Pip: Which is a genuinely striking editorial choice. Most warfare frameworks skew young and heroic. Noting that age is not a disqualifier for the fight is the kind of move that earns the subtitle "training manual."
Mara: Part Two of that manual contains what it calls the Dressed for Battle instructional teaching — a detailed breakdown of the armor of God, how to put it on, and how to activate each piece before entering battle.
Pip: And the series goes further back in the timeline with They Called Me the Mastermind, which frames chess — an actual chess game — as the moment the author first encountered spiritual warfare strategy without knowing it.
Mara: Then Keep on the Watch grounds the whole series in Genesis 6 through 8, asking what Noah actually did that set him apart, and applying that comparative study to the present.
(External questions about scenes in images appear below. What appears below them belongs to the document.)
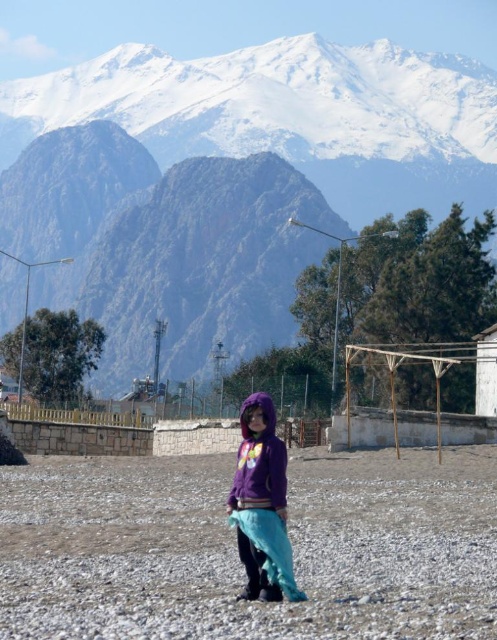
Question: Where is purple fleece hoodie at center located in relation to white painted wood hut at right in the image?

Choices:
 (A) below
 (B) above

Answer: (A)

Question: Where is snowy granite mountain range at upper center located in relation to purple fleece hoodie at center in the image?

Choices:
 (A) above
 (B) below

Answer: (A)

Question: Which of the following is the closest to the observer?

Choices:
 (A) (163, 124)
 (B) (120, 512)

Answer: (B)

Question: Which point is farther to the camera?

Choices:
 (A) (83, 566)
 (B) (479, 368)

Answer: (B)

Question: Does snowy granite mountain range at upper center lie in front of white painted wood hut at right?

Choices:
 (A) no
 (B) yes

Answer: (A)

Question: Which object is closer to the camera taking this photo?

Choices:
 (A) dusty gravel at center
 (B) snowy granite mountain range at upper center

Answer: (A)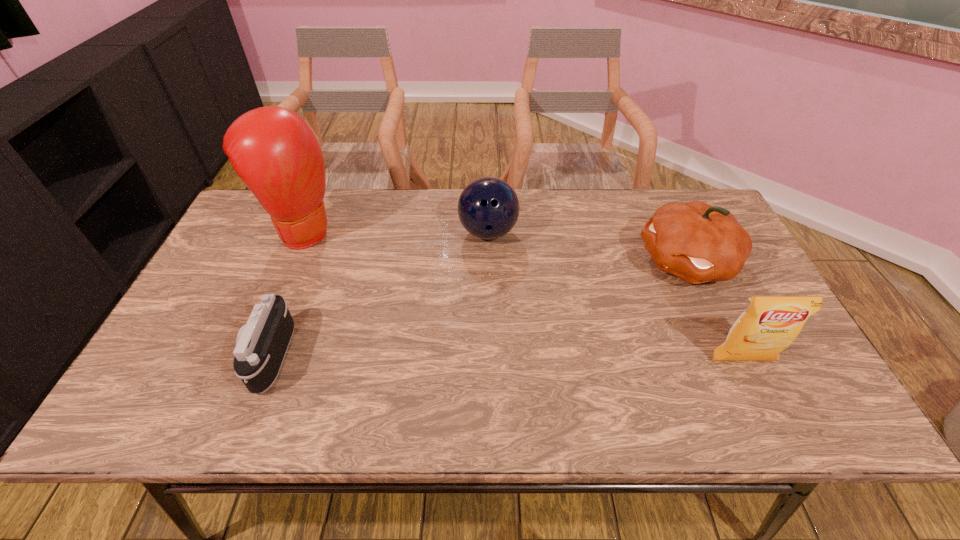
Find the location of `vacant space on the desktop that is between the shortest object and the crisp (potato chip) and is positioned on the front face of the pumpkin`. vacant space on the desktop that is between the shortest object and the crisp (potato chip) and is positioned on the front face of the pumpkin is located at coordinates (484, 358).

The width and height of the screenshot is (960, 540). What are the coordinates of `free space on the desktop that is between the shortest object and the crisp (potato chip) and is positioned on the striking surface of the tallest object` in the screenshot? It's located at (468, 358).

Where is `free space on the desktop that is between the camera and the crisp (potato chip) and is positioned on the surface of the second shortest object near the finger holes`? The image size is (960, 540). free space on the desktop that is between the camera and the crisp (potato chip) and is positioned on the surface of the second shortest object near the finger holes is located at coordinates (554, 359).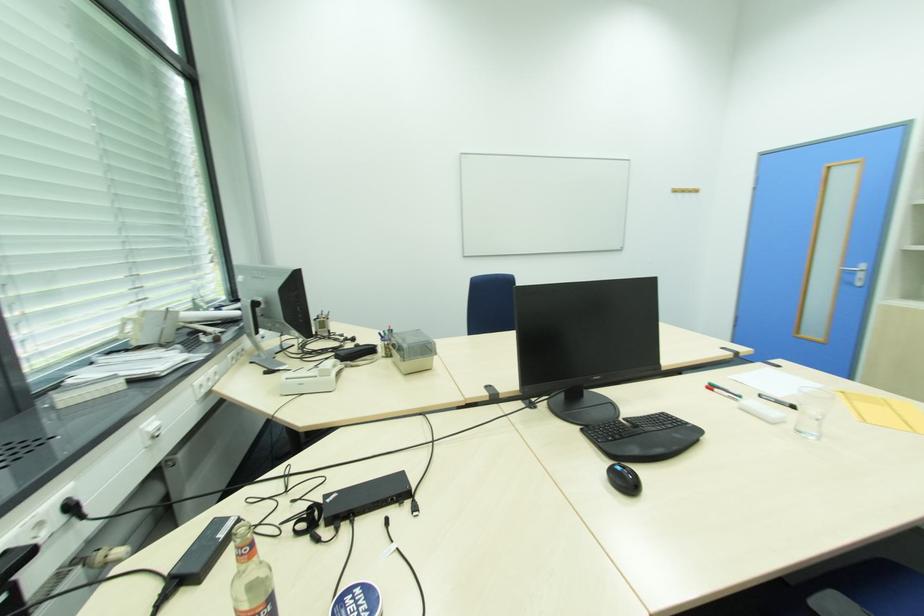
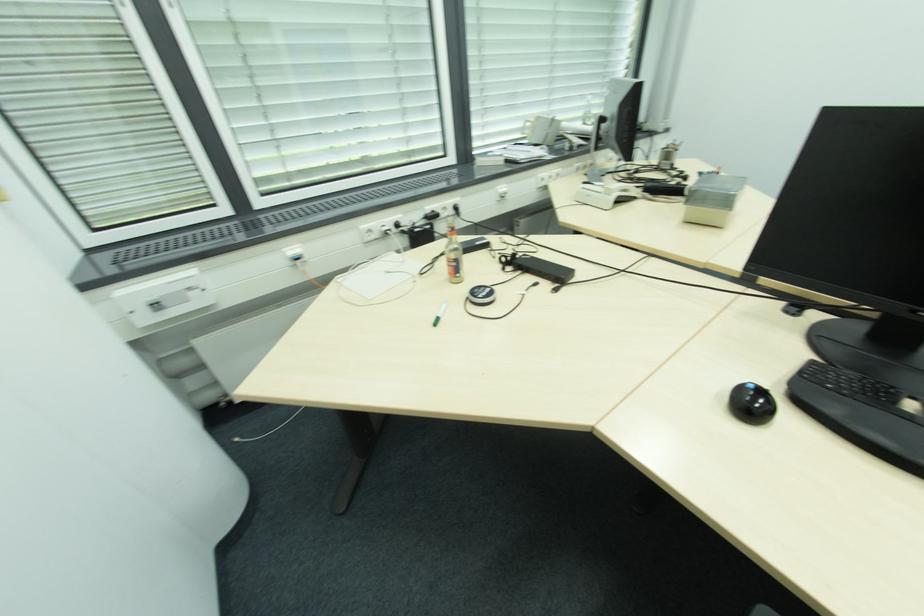
In the second image, find the point that corresponds to pixel 621 468 in the first image.

(755, 387)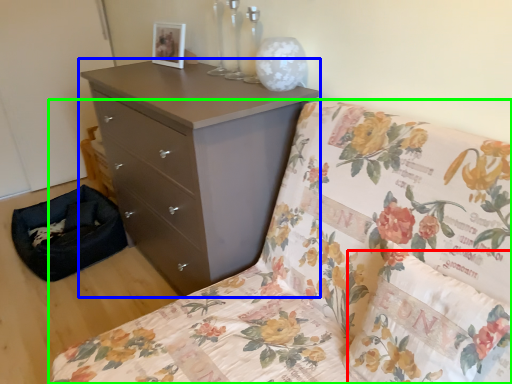
Question: Which object is the closest to the pillow (highlighted by a red box)? Choose among these: chest of drawers (highlighted by a blue box) or furniture (highlighted by a green box).

Choices:
 (A) chest of drawers
 (B) furniture

Answer: (B)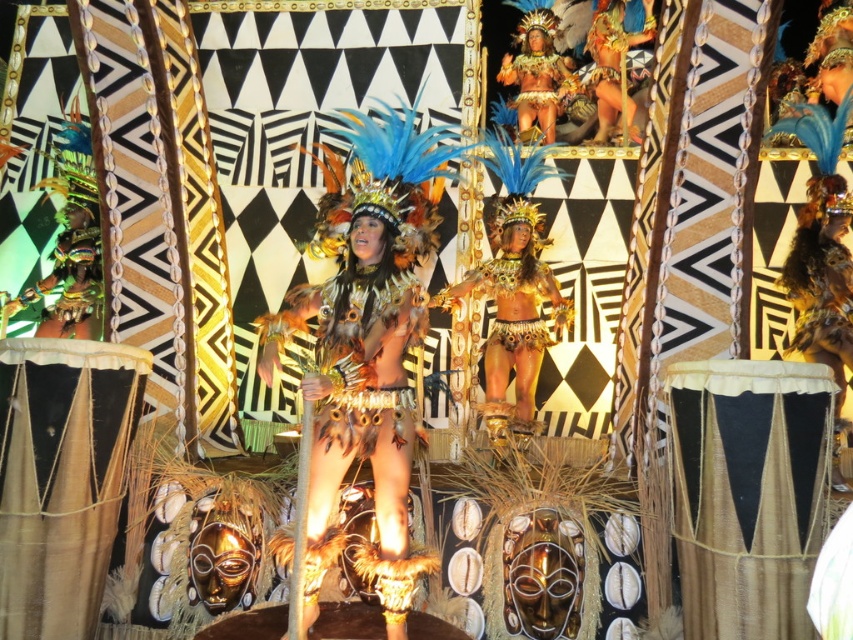
You are a photographer at the event and want to capture a clear photo of the feathered gold costume at center and the gold metallic headdress at upper center. However, you notice that one is blocking the other. Which object is blocking the other?

The feathered gold costume at center is blocking the gold metallic headdress at upper center because it is positioned in front of it.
The question it poses is direct: Jesus said not everyone calling out "Lord, Lord" will be saved — so what did Noah do that we need to do now?
Pip: Four books, one argument: the battle is real, the tools are in the text, and the training starts when you decide to pick them up.
Mara: The series treats readiness as a discipline, not a feeling — and that thread runs through every title here.
Pip: Spiritual warfare as something you study, practice, and put on like armor — that is a different posture than most people bring to the subject.
Mara: And the books keep pointing back to the same source: the Word itself, read closely enough to become useful. More to come next episode.